Helen has a PhD in marketing, an MBA from London Business School and is a partner at Passionbrand. She is a former PPA business columnist of the year
That demolition job in Liverpool a couple of weeks back made for compulsive viewing. Area cordoned, explosives charged, that poignant moment you always get before the towers collapse, and then… nothing. They stood. One defied three more attempts to bring it down.
Modern marketers will know the feeling. Faced with the edifices of the communications industry that have stood, like tower blocks, as a reminder of how stupid we all were in the last century, they have detonated their explosives – threats, pitches, budget reallocations – only to see the structures hold firm.
Not much longer, though.
The ramparts that separated marketer from creative team, media agency from digital developer and production company from just about everyone have started to crumble – as much from the corrosion of confidence on the inside as the efforts of marketers to ram home the benefits of open working.
Whitbread, owner of Costa and Premier Inn, recently announced an increase in pre-tax profits of 12%. Chief executive Alison Brittain was careful to credit frontline staff as the people who really deliver its brands and create value for the business. She’s right, but that won’t have been achieved without the close collaboration of marketing, HR and the customer experience team.

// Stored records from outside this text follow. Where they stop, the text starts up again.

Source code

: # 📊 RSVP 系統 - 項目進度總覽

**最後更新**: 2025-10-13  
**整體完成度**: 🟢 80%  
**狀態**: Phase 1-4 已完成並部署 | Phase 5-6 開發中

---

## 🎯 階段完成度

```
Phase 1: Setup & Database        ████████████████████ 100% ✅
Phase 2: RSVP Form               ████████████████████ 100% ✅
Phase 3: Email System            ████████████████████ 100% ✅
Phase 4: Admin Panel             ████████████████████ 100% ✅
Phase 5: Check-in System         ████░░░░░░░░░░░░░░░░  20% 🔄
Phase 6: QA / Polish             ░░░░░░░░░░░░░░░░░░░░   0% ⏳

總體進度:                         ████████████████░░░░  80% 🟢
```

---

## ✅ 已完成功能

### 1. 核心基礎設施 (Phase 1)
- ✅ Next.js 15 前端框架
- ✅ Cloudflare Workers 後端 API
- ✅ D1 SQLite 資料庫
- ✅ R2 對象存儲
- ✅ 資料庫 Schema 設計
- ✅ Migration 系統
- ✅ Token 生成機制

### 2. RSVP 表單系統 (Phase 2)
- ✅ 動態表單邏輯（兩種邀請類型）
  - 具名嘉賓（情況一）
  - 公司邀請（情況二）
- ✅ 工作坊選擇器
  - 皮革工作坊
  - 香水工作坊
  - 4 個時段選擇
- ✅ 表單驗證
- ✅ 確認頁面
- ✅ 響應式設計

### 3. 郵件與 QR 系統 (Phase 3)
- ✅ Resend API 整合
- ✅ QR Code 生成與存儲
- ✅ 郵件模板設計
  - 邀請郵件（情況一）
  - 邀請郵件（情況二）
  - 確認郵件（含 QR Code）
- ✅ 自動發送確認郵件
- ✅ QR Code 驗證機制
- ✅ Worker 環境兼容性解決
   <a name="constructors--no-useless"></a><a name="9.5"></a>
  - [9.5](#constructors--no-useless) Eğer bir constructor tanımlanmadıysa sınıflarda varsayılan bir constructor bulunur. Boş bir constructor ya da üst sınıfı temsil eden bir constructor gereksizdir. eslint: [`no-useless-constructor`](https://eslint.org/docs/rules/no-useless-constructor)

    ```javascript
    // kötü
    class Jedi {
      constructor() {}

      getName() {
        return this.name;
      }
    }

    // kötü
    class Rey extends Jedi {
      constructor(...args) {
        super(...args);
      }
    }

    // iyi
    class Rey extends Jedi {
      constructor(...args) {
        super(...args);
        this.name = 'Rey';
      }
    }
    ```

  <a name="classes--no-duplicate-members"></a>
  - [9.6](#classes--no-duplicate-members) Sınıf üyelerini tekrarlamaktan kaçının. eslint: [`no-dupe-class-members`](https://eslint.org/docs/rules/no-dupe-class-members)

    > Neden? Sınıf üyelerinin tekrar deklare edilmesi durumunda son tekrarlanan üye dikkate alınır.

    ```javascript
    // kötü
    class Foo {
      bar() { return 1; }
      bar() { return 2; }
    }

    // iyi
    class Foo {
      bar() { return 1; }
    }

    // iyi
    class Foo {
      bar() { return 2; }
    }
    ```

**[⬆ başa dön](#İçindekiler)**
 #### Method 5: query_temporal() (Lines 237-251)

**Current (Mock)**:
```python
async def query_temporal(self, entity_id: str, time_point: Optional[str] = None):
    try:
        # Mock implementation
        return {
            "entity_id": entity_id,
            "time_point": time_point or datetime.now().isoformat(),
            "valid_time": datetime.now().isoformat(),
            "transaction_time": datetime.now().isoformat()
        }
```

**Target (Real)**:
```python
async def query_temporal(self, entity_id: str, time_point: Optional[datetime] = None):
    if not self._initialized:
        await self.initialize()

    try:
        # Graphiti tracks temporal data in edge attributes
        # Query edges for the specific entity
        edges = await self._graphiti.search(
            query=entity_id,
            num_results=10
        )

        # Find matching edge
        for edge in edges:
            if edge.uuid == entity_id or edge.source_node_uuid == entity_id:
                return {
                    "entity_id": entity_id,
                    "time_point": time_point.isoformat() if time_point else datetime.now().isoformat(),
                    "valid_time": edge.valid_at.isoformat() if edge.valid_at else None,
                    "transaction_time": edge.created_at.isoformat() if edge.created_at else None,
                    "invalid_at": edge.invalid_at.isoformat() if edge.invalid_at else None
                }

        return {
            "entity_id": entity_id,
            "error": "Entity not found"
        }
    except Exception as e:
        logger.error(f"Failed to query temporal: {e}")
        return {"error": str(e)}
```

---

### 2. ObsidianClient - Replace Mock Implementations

In a recent Forbes article, Jeff Jones, executive vice-president and chief marketing officer at Target, claimed: "The more I start with the guests, the less the way we’re organised
The ever-evolving Nike+ is the result of not just breaking down the internal barriers at Nike but close collaboration with the marketers and technologists at Apple. Now available for Android phones as well, the original 2006 launch consisted of an iPod, a wireless chip, Nike shoes that accepted the chip, an iTunes membership and a Nike+ online community. That’s a lot of collaboration…
So modern marketers can finally do what their predecessors could not – bring disciplines together to evolve seamless collaboration, inspiring sweetly unified communications across all channels.
This feels good but, like any triumphalist glow, doesn’t last. It only takes a helicopter view of the commercial terrain to see what a small achievement opening up the communications domain is. It is still a tiny ghetto in a dauntingly vaster landscape. Beyond the ghetto, the barricades and silos of corporate life still hold ominously strong.
That gives you a choice. You can satisfy yourself with being a world-class marketing communicator, one of the pioneers to claim at least to have been there when the walls came down. This is a respectable enough achievement. Or you can set your sights much higher: to be a world-class marketer in its widest possible sense – in which case, you will need to reach for the dynamite again.
The falling walls
First wall to detonate is the one that partitions marketing from operations. To them, you are the guys who negotiate with celebs and fiddle about with logos, while they get on with the serious business of running things.
The dialogue is never easy – but it is one you must master if you have the audacity to use marketing principles to challenge the very business model.
Next, you tackle HR, only to be surprised to hear them blasting at the wall from their side too. They’ve been working on their "customer service principles" and want these to influence marketing direction every bit as much as you are seeking to come at it the other way round. This is where marketers learn that collaboration is a two-way deal.
R&D is often so far removed from marketing that you might need a tunnel. The effort is worth it – the difference between being expected to make commercial sense of what they have come up with versus giving them the consumer insights, the marketing strategy and a focused brief to guide their strange genius.
There is a final wall and, perversely, it is one that modern marketers have hastily erected themselves: the divide that keeps the present oh-so-separate from the past.
If there is a weakness in the modern marketer’s psyche, it is that their zeal for the new leads them to debunk everything that came before – best evidenced by PepsiCo’s Brad Jakeman telling a packed audience at last year’s ANA Masters of Marketing Conference that the term "best practice" should be banned.
If you’re not ready yet to blast the wall down, at least kick out a couple of bricks and look afresh at what – and who – is back there:
The classical disciplines of segmentation and consumption theory, which still hold, and always will, as long as there is such a thing as human nature. The tools of conjoint analysis and hierarchy of effects funnels, which are still vital in the digital age despite recent Twitter traffic declaring them redundant. And the greats – Drucker, Doyle, Levitt – who still have so much to teach us, despite having lived and died in what we now perceive to be a Palaeolithic age.
When even that wall falls, modern marketers can put aside the explosives and light up the sky with the innovative, intuitive, socially generous, superbly targeted brilliance of their brands.